By 1912 it too was acquired by Bell/NY Telephone. (The aggressive acquisition and market denomination strategy was crafted by Theodore Vail, first cousin of Alfred Vail, a key figure in the invention of the telegraph.)

17 In 1914 a new Bell/NY Telephone building was constructed on State St. above Eagle. At 11 stories, it was the tallest building in the city, and dominated Capitol Hill and downtown. The new building allowed consolidation of all telephone exchange services for Albany and administrative services for surrounding counties. (By 1915 there were about 18,000 subscribers in Albany and adjacent counties.) It’s now known as the Verizon Building, the company most recently formed as a result of the breakup of the Bell telephone monopoly in the early 1980s.

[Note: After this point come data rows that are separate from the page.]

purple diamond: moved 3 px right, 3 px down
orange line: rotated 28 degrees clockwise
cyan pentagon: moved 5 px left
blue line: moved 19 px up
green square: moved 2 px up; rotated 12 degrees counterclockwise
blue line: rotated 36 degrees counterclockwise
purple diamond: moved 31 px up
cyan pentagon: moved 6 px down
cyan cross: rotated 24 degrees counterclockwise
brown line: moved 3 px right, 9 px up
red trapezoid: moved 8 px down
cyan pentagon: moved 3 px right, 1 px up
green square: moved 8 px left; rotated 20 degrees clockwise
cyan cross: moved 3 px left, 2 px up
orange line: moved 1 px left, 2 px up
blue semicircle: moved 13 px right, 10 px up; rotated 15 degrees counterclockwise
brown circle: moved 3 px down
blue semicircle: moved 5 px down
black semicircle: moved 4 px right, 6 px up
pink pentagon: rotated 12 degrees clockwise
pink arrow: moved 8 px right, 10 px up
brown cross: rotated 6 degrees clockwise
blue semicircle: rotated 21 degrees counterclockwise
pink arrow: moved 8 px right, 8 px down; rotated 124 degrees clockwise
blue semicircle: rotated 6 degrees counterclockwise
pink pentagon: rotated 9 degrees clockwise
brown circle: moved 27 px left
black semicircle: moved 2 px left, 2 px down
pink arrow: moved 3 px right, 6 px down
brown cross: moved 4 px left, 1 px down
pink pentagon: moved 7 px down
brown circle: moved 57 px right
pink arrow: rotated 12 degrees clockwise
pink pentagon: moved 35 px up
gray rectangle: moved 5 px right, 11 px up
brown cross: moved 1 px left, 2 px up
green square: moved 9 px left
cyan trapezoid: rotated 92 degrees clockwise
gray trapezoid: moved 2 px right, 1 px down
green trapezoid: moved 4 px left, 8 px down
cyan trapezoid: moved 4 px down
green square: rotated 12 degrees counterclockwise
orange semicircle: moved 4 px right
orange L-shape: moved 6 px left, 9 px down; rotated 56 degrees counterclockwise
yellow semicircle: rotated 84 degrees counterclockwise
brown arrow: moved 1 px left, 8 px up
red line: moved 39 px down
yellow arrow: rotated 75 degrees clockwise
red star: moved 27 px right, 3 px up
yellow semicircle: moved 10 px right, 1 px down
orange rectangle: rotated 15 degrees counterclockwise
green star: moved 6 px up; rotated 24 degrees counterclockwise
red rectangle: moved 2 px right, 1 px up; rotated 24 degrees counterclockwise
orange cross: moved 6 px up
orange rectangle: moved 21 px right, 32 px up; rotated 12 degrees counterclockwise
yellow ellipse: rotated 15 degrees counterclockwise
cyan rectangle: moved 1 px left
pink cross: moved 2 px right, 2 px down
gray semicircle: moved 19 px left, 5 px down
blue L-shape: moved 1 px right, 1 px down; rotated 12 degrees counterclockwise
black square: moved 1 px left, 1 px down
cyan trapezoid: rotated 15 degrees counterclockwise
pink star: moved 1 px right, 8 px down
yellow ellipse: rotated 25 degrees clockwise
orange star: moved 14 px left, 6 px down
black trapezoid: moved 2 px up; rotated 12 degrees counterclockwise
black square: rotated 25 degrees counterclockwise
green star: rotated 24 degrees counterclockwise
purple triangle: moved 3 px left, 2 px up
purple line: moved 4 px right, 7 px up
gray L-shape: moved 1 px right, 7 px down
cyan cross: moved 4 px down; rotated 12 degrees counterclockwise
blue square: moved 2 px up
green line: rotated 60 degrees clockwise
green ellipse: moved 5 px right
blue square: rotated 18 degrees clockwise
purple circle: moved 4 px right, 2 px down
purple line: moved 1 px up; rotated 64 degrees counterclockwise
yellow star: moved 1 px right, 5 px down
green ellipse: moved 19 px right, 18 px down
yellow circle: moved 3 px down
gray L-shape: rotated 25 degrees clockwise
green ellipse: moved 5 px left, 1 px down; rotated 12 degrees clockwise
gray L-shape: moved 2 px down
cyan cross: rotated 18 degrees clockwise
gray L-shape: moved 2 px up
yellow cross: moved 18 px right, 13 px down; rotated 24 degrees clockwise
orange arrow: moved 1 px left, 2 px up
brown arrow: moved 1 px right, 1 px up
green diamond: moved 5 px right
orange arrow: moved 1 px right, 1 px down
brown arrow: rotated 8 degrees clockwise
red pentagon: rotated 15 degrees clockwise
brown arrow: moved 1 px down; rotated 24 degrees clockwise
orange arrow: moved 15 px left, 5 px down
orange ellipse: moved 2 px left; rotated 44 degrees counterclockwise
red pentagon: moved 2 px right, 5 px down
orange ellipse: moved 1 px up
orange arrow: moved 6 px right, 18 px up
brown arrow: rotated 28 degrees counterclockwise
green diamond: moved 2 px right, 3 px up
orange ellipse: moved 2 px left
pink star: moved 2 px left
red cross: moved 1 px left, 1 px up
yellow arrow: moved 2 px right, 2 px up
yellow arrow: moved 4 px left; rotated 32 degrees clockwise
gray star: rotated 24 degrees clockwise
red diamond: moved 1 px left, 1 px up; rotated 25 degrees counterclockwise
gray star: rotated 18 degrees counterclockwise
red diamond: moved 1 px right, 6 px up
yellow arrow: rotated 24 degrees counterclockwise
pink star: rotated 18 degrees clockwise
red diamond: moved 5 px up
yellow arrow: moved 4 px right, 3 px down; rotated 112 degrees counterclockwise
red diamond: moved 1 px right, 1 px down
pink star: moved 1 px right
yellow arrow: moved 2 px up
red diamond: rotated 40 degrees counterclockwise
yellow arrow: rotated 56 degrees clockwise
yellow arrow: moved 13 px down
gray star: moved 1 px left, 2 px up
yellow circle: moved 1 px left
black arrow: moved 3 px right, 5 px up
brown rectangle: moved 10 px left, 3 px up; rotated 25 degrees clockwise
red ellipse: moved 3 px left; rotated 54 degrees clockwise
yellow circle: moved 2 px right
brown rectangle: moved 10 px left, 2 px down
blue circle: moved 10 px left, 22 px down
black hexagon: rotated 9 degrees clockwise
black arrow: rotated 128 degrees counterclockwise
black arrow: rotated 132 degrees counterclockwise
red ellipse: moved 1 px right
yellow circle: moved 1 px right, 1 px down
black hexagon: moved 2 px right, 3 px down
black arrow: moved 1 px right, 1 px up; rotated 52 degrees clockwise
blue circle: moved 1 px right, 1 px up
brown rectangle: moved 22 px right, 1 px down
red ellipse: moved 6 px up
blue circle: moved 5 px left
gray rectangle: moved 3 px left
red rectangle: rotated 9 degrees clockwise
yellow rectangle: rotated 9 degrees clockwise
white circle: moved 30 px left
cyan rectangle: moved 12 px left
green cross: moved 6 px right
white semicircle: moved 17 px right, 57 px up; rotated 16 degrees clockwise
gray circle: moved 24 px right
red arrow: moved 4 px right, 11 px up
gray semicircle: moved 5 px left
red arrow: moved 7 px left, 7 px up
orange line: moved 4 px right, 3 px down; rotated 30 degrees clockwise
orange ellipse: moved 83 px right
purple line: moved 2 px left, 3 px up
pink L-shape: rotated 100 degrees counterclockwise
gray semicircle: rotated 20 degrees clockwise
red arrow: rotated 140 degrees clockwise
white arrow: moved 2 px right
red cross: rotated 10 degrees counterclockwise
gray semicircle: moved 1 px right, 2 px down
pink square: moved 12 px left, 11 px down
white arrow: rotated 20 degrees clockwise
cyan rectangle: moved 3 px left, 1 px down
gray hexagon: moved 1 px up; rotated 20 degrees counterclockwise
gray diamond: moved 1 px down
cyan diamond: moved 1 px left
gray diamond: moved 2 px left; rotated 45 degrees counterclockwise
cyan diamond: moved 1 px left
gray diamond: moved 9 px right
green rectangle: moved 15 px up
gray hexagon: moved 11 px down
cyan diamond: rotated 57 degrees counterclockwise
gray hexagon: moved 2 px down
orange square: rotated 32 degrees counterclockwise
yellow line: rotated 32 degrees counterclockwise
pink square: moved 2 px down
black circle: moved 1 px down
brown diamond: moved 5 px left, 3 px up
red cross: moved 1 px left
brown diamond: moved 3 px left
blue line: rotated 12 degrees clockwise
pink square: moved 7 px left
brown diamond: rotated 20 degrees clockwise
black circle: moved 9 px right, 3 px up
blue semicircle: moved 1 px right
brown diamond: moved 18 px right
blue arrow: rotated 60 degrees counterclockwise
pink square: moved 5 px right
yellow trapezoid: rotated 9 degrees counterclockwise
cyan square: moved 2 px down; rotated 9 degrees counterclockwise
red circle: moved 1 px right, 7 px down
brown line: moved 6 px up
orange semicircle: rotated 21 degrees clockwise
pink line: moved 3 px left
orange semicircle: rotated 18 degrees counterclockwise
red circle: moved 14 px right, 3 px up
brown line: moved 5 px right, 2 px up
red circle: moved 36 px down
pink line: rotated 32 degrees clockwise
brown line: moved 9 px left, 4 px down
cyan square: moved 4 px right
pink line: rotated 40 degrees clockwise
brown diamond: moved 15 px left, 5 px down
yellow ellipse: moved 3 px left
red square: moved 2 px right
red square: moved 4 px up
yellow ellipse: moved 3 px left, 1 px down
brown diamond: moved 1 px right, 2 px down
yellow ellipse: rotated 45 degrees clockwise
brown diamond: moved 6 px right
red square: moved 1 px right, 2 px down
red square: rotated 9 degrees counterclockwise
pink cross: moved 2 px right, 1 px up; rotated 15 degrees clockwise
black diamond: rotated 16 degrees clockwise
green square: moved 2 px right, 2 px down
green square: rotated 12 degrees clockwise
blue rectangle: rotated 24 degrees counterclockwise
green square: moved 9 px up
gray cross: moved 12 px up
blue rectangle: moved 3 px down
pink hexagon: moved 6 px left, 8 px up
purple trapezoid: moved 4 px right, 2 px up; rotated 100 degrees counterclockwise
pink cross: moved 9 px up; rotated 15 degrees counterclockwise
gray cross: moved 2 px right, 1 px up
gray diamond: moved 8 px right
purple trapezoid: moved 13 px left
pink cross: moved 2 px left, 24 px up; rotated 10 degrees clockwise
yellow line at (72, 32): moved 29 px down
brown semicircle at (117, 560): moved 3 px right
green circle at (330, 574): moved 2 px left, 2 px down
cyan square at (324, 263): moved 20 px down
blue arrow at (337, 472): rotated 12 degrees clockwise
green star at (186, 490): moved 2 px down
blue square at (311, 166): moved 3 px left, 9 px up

The Albany Connection.. literally

Bell’s telephone built upon the work of Albany’s Joseph Henry “Father of Modern Electricity” who became the first Secretary of the Smithsonian. Henry was also instrumental in encouraging Bell to perfect the telephone and to experiment with electricity as a means facilitating the transmission of the human voice.

Bell never forgot Henry’s contribution; he installed a telephone in Henry’s house in 1878 shortly before Henry’s death. Bell then arranged free telephone service for Henry’s widow, Harriet, and her daughters. Several years later, he intervened when the phone was removed from service. Writing the president of American Bell Telephone Company, as it was now named, Bell explained why he strongly urged restoration of service: “This telephone was placed in position there and no charge was made therefore in recognition of the efforts and services of Professor Henry in the early history of the instrument and who did a great deal to encourage the invention.”